Directions for this task ->
Your output is the line containing "If you'd like" plus every line after it in the listing, reproduced exactly.

Dataset entries START

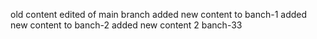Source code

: old content edited of main branch
added new content to banch-1
added new content to banch-2
added new content 2 banch-33 

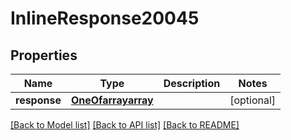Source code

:# InlineResponse20045

## Properties
Name | Type | Description | Notes
------------ | ------------- | ------------- | -------------
**response** | [**OneOfarrayarray**](OneOfarrayarray.md) |  | [optional] 

[[Back to Model list]](../README.md#documentation-for-models) [[Back to API list]](../README.md#documentation-for-api-endpoints) [[Back to README]](../README.md)



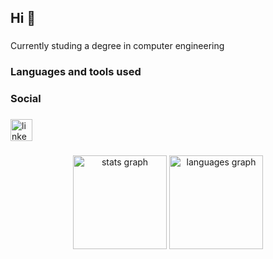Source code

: <h2 align="left">Hi 👋</h2>

###

<p align="left">Currently studing a degree in computer engineering</p>

###

<h3 align="left">Languages ​​and tools used</h3>

###

<h3 align="left">Social</h3>

###

<div align="left">
  <a href="https://www.linkedin.com/in/sergio-alc%C3%B3n-gonz%C3%A1lez-55752922b/" target="_blank">
    <img src="https://img.shields.io/static/v1?message=LinkedIn&logo=linkedin&label=&color=0077B5&logoColor=white&labelColor=&style=for-the-badge" height="35" alt="linkedin logo"  />
  </a>
</div>

###

<div align="center">
  <img src="https://github-readme-stats.vercel.app/api?username=Sergicool&hide_title=false&hide_rank=false&show_icons=true&include_all_commits=true&count_private=true&disable_animations=false&theme=dark&locale=en&hide_border=false&order=1" height="150" alt="stats graph"  />
  <img src="https://github-readme-stats.vercel.app/api/top-langs?username=Sergicool&locale=en&hide_title=false&layout=compact&card_width=320&langs_count=5&theme=dark&hide_border=false&order=2" height="150" alt="languages graph"  />
</div>

###
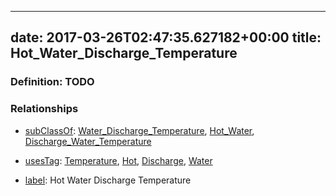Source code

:
---
date: 2017-03-26T02:47:35.627182+00:00
title: Hot_Water_Discharge_Temperature
---
### Definition: TODO

### Relationships

* [subClassOf](http://www.w3.org/2000/01/rdf-schema#subClassOf): [Water_Discharge_Temperature](https://brickschema.org/schema/1.0/Brick#Water_Discharge_Temperature), [Hot_Water](https://brickschema.org/schema/1.0/Brick#Hot_Water), [Discharge_Water_Temperature](https://brickschema.org/schema/1.0/Brick#Discharge_Water_Temperature)

* [usesTag](https://brickschema.org/schema/1.0/BrickFrame#usesTag): [Temperature](https://brickschema.org/schema/1.0/BrickTag#Temperature), [Hot](https://brickschema.org/schema/1.0/BrickTag#Hot), [Discharge](https://brickschema.org/schema/1.0/BrickTag#Discharge), [Water](https://brickschema.org/schema/1.0/BrickTag#Water)

* [label](http://www.w3.org/2000/01/rdf-schema#label): Hot Water Discharge Temperature
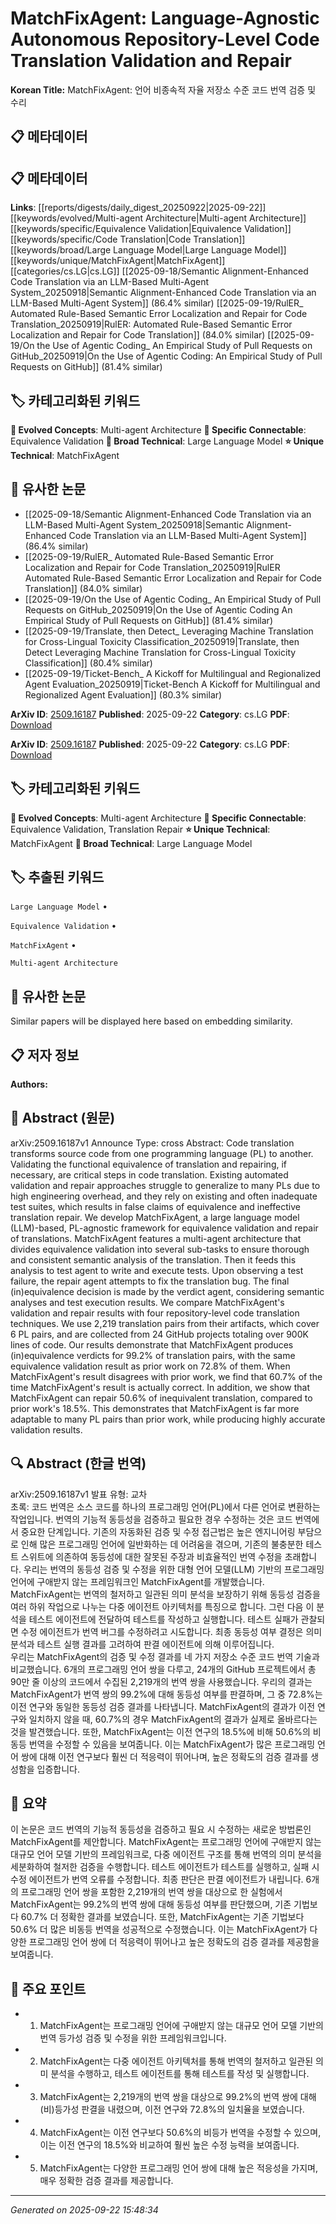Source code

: # MatchFixAgent: Language-Agnostic Autonomous Repository-Level Code Translation Validation and Repair

**Korean Title:** MatchFixAgent: 언어 비종속적 자율 저장소 수준 코드 번역 검증 및 수리

## 📋 메타데이터

## 📋 메타데이터

**Links**: [[reports/digests/daily_digest_20250922|2025-09-22]] [[keywords/evolved/Multi-agent Architecture|Multi-agent Architecture]] [[keywords/specific/Equivalence Validation|Equivalence Validation]] [[keywords/specific/Code Translation|Code Translation]] [[keywords/broad/Large Language Model|Large Language Model]] [[keywords/unique/MatchFixAgent|MatchFixAgent]] [[categories/cs.LG|cs.LG]] [[2025-09-18/Semantic Alignment-Enhanced Code Translation via an LLM-Based Multi-Agent System_20250918|Semantic Alignment-Enhanced Code Translation via an LLM-Based Multi-Agent System]] (86.4% similar) [[2025-09-19/RulER_ Automated Rule-Based Semantic Error Localization and Repair for Code Translation_20250919|RulER: Automated Rule-Based Semantic Error Localization and Repair for Code Translation]] (84.0% similar) [[2025-09-19/On the Use of Agentic Coding_ An Empirical Study of Pull Requests on GitHub_20250919|On the Use of Agentic Coding: An Empirical Study of Pull Requests on GitHub]] (81.4% similar)

## 🏷️ 카테고리화된 키워드
**🚀 Evolved Concepts**: Multi-agent Architecture
**🔗 Specific Connectable**: Equivalence Validation
**🔬 Broad Technical**: Large Language Model
**⭐ Unique Technical**: MatchFixAgent
## 🔗 유사한 논문
- [[2025-09-18/Semantic Alignment-Enhanced Code Translation via an LLM-Based Multi-Agent System_20250918|Semantic Alignment-Enhanced Code Translation via an LLM-Based Multi-Agent System]] (86.4% similar)
- [[2025-09-19/RulER_ Automated Rule-Based Semantic Error Localization and Repair for Code Translation_20250919|RulER Automated Rule-Based Semantic Error Localization and Repair for Code Translation]] (84.0% similar)
- [[2025-09-19/On the Use of Agentic Coding_ An Empirical Study of Pull Requests on GitHub_20250919|On the Use of Agentic Coding An Empirical Study of Pull Requests on GitHub]] (81.4% similar)
- [[2025-09-19/Translate, then Detect_ Leveraging Machine Translation for Cross-Lingual Toxicity Classification_20250919|Translate, then Detect Leveraging Machine Translation for Cross-Lingual Toxicity Classification]] (80.4% similar)
- [[2025-09-19/Ticket-Bench_ A Kickoff for Multilingual and Regionalized Agent Evaluation_20250919|Ticket-Bench A Kickoff for Multilingual and Regionalized Agent Evaluation]] (80.3% similar)


**ArXiv ID**: [2509.16187](https://arxiv.org/abs/2509.16187)
**Published**: 2025-09-22
**Category**: cs.LG
**PDF**: [Download](https://arxiv.org/pdf/2509.16187.pdf)


**ArXiv ID**: [2509.16187](https://arxiv.org/abs/2509.16187)
**Published**: 2025-09-22
**Category**: cs.LG
**PDF**: [Download](https://arxiv.org/pdf/2509.16187.pdf)

## 🏷️ 카테고리화된 키워드
**🚀 Evolved Concepts**: Multi-agent Architecture
**🔗 Specific Connectable**: Equivalence Validation, Translation Repair
**⭐ Unique Technical**: MatchFixAgent
**🔬 Broad Technical**: Large Language Model

## 🏷️ 추출된 키워드



`Large Language Model` • 

`Equivalence Validation` • 

`MatchFixAgent` • 

`Multi-agent Architecture`



## 🔗 유사한 논문

Similar papers will be displayed here based on embedding similarity.

## 📋 저자 정보

**Authors:** 

## 📄 Abstract (원문)

arXiv:2509.16187v1 Announce Type: cross 
Abstract: Code translation transforms source code from one programming language (PL) to another. Validating the functional equivalence of translation and repairing, if necessary, are critical steps in code translation. Existing automated validation and repair approaches struggle to generalize to many PLs due to high engineering overhead, and they rely on existing and often inadequate test suites, which results in false claims of equivalence and ineffective translation repair. We develop MatchFixAgent, a large language model (LLM)-based, PL-agnostic framework for equivalence validation and repair of translations. MatchFixAgent features a multi-agent architecture that divides equivalence validation into several sub-tasks to ensure thorough and consistent semantic analysis of the translation. Then it feeds this analysis to test agent to write and execute tests. Upon observing a test failure, the repair agent attempts to fix the translation bug. The final (in)equivalence decision is made by the verdict agent, considering semantic analyses and test execution results.
  We compare MatchFixAgent's validation and repair results with four repository-level code translation techniques. We use 2,219 translation pairs from their artifacts, which cover 6 PL pairs, and are collected from 24 GitHub projects totaling over 900K lines of code. Our results demonstrate that MatchFixAgent produces (in)equivalence verdicts for 99.2% of translation pairs, with the same equivalence validation result as prior work on 72.8% of them. When MatchFixAgent's result disagrees with prior work, we find that 60.7% of the time MatchFixAgent's result is actually correct. In addition, we show that MatchFixAgent can repair 50.6% of inequivalent translation, compared to prior work's 18.5%. This demonstrates that MatchFixAgent is far more adaptable to many PL pairs than prior work, while producing highly accurate validation results.

## 🔍 Abstract (한글 번역)

arXiv:2509.16187v1 발표 유형: 교차  
초록: 코드 번역은 소스 코드를 하나의 프로그래밍 언어(PL)에서 다른 언어로 변환하는 작업입니다. 번역의 기능적 동등성을 검증하고 필요한 경우 수정하는 것은 코드 번역에서 중요한 단계입니다. 기존의 자동화된 검증 및 수정 접근법은 높은 엔지니어링 부담으로 인해 많은 프로그래밍 언어에 일반화하는 데 어려움을 겪으며, 기존의 불충분한 테스트 스위트에 의존하여 동등성에 대한 잘못된 주장과 비효율적인 번역 수정을 초래합니다. 우리는 번역의 동등성 검증 및 수정을 위한 대형 언어 모델(LLM) 기반의 프로그래밍 언어에 구애받지 않는 프레임워크인 MatchFixAgent를 개발했습니다. MatchFixAgent는 번역의 철저하고 일관된 의미 분석을 보장하기 위해 동등성 검증을 여러 하위 작업으로 나누는 다중 에이전트 아키텍처를 특징으로 합니다. 그런 다음 이 분석을 테스트 에이전트에 전달하여 테스트를 작성하고 실행합니다. 테스트 실패가 관찰되면 수정 에이전트가 번역 버그를 수정하려고 시도합니다. 최종 동등성 여부 결정은 의미 분석과 테스트 실행 결과를 고려하여 판결 에이전트에 의해 이루어집니다.  
우리는 MatchFixAgent의 검증 및 수정 결과를 네 가지 저장소 수준 코드 번역 기술과 비교했습니다. 6개의 프로그래밍 언어 쌍을 다루고, 24개의 GitHub 프로젝트에서 총 90만 줄 이상의 코드에서 수집된 2,219개의 번역 쌍을 사용했습니다. 우리의 결과는 MatchFixAgent가 번역 쌍의 99.2%에 대해 동등성 여부를 판결하며, 그 중 72.8%는 이전 연구와 동일한 동등성 검증 결과를 나타냅니다. MatchFixAgent의 결과가 이전 연구와 일치하지 않을 때, 60.7%의 경우 MatchFixAgent의 결과가 실제로 올바르다는 것을 발견했습니다. 또한, MatchFixAgent는 이전 연구의 18.5%에 비해 50.6%의 비동등 번역을 수정할 수 있음을 보여줍니다. 이는 MatchFixAgent가 많은 프로그래밍 언어 쌍에 대해 이전 연구보다 훨씬 더 적응력이 뛰어나며, 높은 정확도의 검증 결과를 생성함을 입증합니다.

## 📝 요약

이 논문은 코드 번역의 기능적 동등성을 검증하고 필요 시 수정하는 새로운 방법론인 MatchFixAgent를 제안합니다. MatchFixAgent는 프로그래밍 언어에 구애받지 않는 대규모 언어 모델 기반의 프레임워크로, 다중 에이전트 구조를 통해 번역의 의미 분석을 세분화하여 철저한 검증을 수행합니다. 테스트 에이전트가 테스트를 실행하고, 실패 시 수정 에이전트가 번역 오류를 수정합니다. 최종 판단은 판결 에이전트가 내립니다. 6개의 프로그래밍 언어 쌍을 포함한 2,219개의 번역 쌍을 대상으로 한 실험에서 MatchFixAgent는 99.2%의 번역 쌍에 대해 동등성 여부를 판단했으며, 기존 기법보다 60.7% 더 정확한 결과를 보였습니다. 또한, MatchFixAgent는 기존 기법보다 50.6% 더 많은 비동등 번역을 성공적으로 수정했습니다. 이는 MatchFixAgent가 다양한 프로그래밍 언어 쌍에 더 적응력이 뛰어나고 높은 정확도의 검증 결과를 제공함을 보여줍니다.

## 🎯 주요 포인트


- 1. MatchFixAgent는 프로그래밍 언어에 구애받지 않는 대규모 언어 모델 기반의 번역 등가성 검증 및 수정을 위한 프레임워크입니다.

- 2. MatchFixAgent는 다중 에이전트 아키텍처를 통해 번역의 철저하고 일관된 의미 분석을 수행하고, 테스트 에이전트를 통해 테스트를 작성 및 실행합니다.

- 3. MatchFixAgent는 2,219개의 번역 쌍을 대상으로 99.2%의 번역 쌍에 대해 (비)등가성 판결을 내렸으며, 이전 연구와 72.8%의 일치율을 보였습니다.

- 4. MatchFixAgent는 이전 연구보다 50.6%의 비등가 번역을 수정할 수 있으며, 이는 이전 연구의 18.5%와 비교하여 훨씬 높은 수정 능력을 보여줍니다.

- 5. MatchFixAgent는 다양한 프로그래밍 언어 쌍에 대해 높은 적응성을 가지며, 매우 정확한 검증 결과를 제공합니다.


---

*Generated on 2025-09-22 15:48:34*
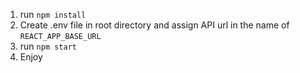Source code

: 1. run  `npm install`
2. Create .env file in root directory and assign API url in the name of `REACT_APP_BASE_URL`
3. run  `npm start`
4. Enjoy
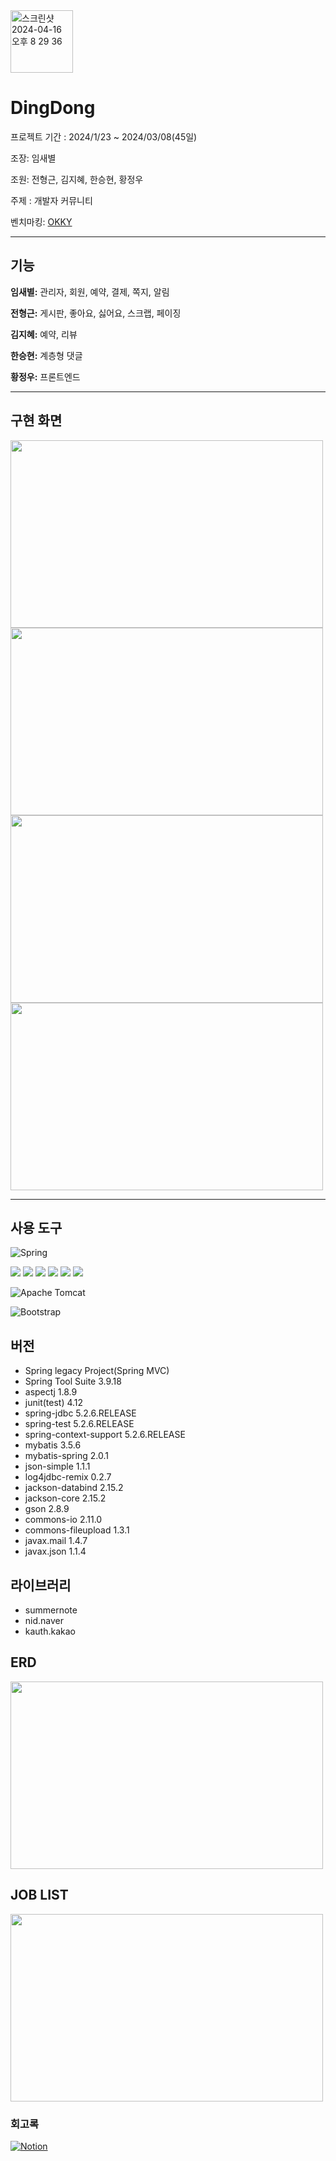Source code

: <img width="100" height="100" alt="스크린샷 2024-04-16 오후 8 29 36" src="https://github.com/HyungGeun94/DingDong/assets/152036928/9067724e-1eb8-435c-a226-27d27f588f82"> 

# DingDong

프로젝트 기간 : 2024/1/23 ~ 2024/03/08(45일)

조장: 임새별

조원: 전형근, 김지혜, 한승현, 황정우

주제 : 개발자 커뮤니티  


벤치마킹: [OKKY](https://okky.kr) 

---


## 기능

**임새별:** 관리자, 회원, 예약, 결제, 쪽지, 알림

**전형근:** 게시판, 좋아요, 싫어요, 스크랩, 페이징

**김지혜:** 예약, 리뷰

**한승현:** 계층형 댓글

**황정우:** 프론트엔드


---


## 구현 화면


<img src="https://github.com/HyungGeun94/DingDong/assets/152036928/b7583708-a3ca-4867-87fa-8aa154602849" width="500" height="300">
<img src="https://github.com/HyungGeun94/DingDong/assets/152036928/66988f61-5fef-4854-8597-de9b14b77eae" width="500" height="300">
<img src="https://github.com/HyungGeun94/DingDong/assets/152036928/1289aff2-d057-4620-96ef-55a1b6a57bc7" width="500" height="300">
<img src="https://github.com/HyungGeun94/DingDong/assets/152036928/32171336-7116-4183-91f1-13d10d778103" width="500" height="300">


---

## 사용 도구

![Spring](https://img.shields.io/badge/spring_5.2.6_RELEASE-%236DB33F.svg?style=for-the-badge&logo=spring&logoColor=white)



<img src="https://img.shields.io/badge/java 11-%23ED8B00?style=for-the-badge&logo=openjdk&logoColor=white">


<img src="https://img.shields.io/badge/mysql 8.0.33 -4479A1?style=for-the-badge&logo=mysql&logoColor=white">
  <img src="https://img.shields.io/badge/html5-E34F26?style=for-the-badge&logo=html5&logoColor=white">

  <img src="https://img.shields.io/badge/css-1572B6?style=for-the-badge&logo=css3&logoColor=white">

  <img src="https://img.shields.io/badge/javascript-F7DF1E?style=for-the-badge&logo=javascript&logoColor=black">

  <img src="https://img.shields.io/badge/jquery_latest -0769AD?style=for-the-badge&logo=jquery&logoColor=white">

  ![Apache Tomcat](https://img.shields.io/badge/apache%20tomcat_9.0.84-%23F8DC75.svg?style=for-the-badge&logo=apache-tomcat&logoColor=black)

  ![Bootstrap](https://img.shields.io/badge/bootstrap_5.0.2-%238511FA.svg?style=for-the-badge&logo=bootstrap&logoColor=white)

## 버전

- Spring legacy Project(Spring MVC)
- Spring Tool Suite 3.9.18
- aspectj 1.8.9
- junit(test) 4.12
- spring-jdbc  5.2.6.RELEASE
- spring-test  5.2.6.RELEASE
- spring-context-support 5.2.6.RELEASE
- mybatis 3.5.6
- mybatis-spring 2.0.1
- json-simple 1.1.1
- log4jdbc-remix 0.2.7
- jackson-databind 2.15.2
- jackson-core 2.15.2
- gson 2.8.9
- commons-io 2.11.0
- commons-fileupload 1.3.1
- javax.mail 1.4.7
- javax.json 1.1.4


## 라이브러리
- summernote
- nid.naver
- kauth.kakao




## ERD
  
<img src="https://github.com/HyungGeun94/DingDong/assets/152036928/1e85df8c-09ab-4ae9-8d11-b46cee168e99" width="500" height="300">

## JOB LIST


<img src="https://github.com/HyungGeun94/DingDong/assets/152036928/0555c741-23d8-4296-9668-398cebf59ef1" width="500" height="300">





### 회고록
[![Notion](https://img.shields.io/badge/Notion-%23000000.svg?style=for-the-badge&logo=notion&logoColor=white)](https://purple-indigo-578.notion.site/DingDong-03fd42e685d54caaa6ed16234d1891f1)
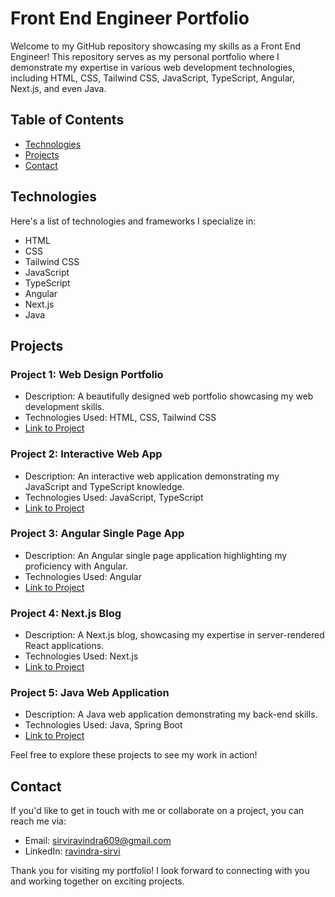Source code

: # Front End Engineer Portfolio

Welcome to my GitHub repository showcasing my skills as a Front End Engineer! This repository serves as my personal portfolio where I demonstrate my expertise in various web development technologies, including HTML, CSS, Tailwind CSS, JavaScript, TypeScript, Angular, Next.js, and even Java.

## Table of Contents

- [Technologies](#technologies)
- [Projects](#projects)
- [Contact](#contact)

## Technologies

Here's a list of technologies and frameworks I specialize in:

- HTML
- CSS
- Tailwind CSS
- JavaScript
- TypeScript
- Angular
- Next.js
- Java

## Projects

### Project 1: Web Design Portfolio

- Description: A beautifully designed web portfolio showcasing my web development skills.
- Technologies Used: HTML, CSS, Tailwind CSS
- [Link to Project](#)

### Project 2: Interactive Web App

- Description: An interactive web application demonstrating my JavaScript and TypeScript knowledge.
- Technologies Used: JavaScript, TypeScript
- [Link to Project](#)

### Project 3: Angular Single Page App

- Description: An Angular single page application highlighting my proficiency with Angular.
- Technologies Used: Angular
- [Link to Project](#)

### Project 4: Next.js Blog

- Description: A Next.js blog, showcasing my expertise in server-rendered React applications.
- Technologies Used: Next.js
- [Link to Project](#)

### Project 5: Java Web Application

- Description: A Java web application demonstrating my back-end skills.
- Technologies Used: Java, Spring Boot
- [Link to Project](#)

Feel free to explore these projects to see my work in action!

## Contact

If you'd like to get in touch with me or collaborate on a project, you can reach me via:

- Email: [sirviravindra609@gmail.com](mailto:sirviravindra609@gmail.com)
- LinkedIn: [ravindra-sirvi](https://www.linkedin.com/in/ravindra-sirvi-a3a260187/)

Thank you for visiting my portfolio! I look forward to connecting with you and working together on exciting projects.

Dataset entries END

Result for this exercise ->
If you'd like to get in touch with me or collaborate on a project, you can reach me via:

- Email: [sirviravindra609@gmail.com](mailto:sirviravindra609@gmail.com)
- LinkedIn: [ravindra-sirvi](https://www.linkedin.com/in/ravindra-sirvi-a3a260187/)

Thank you for visiting my portfolio! I look forward to connecting with you and working together on exciting projects.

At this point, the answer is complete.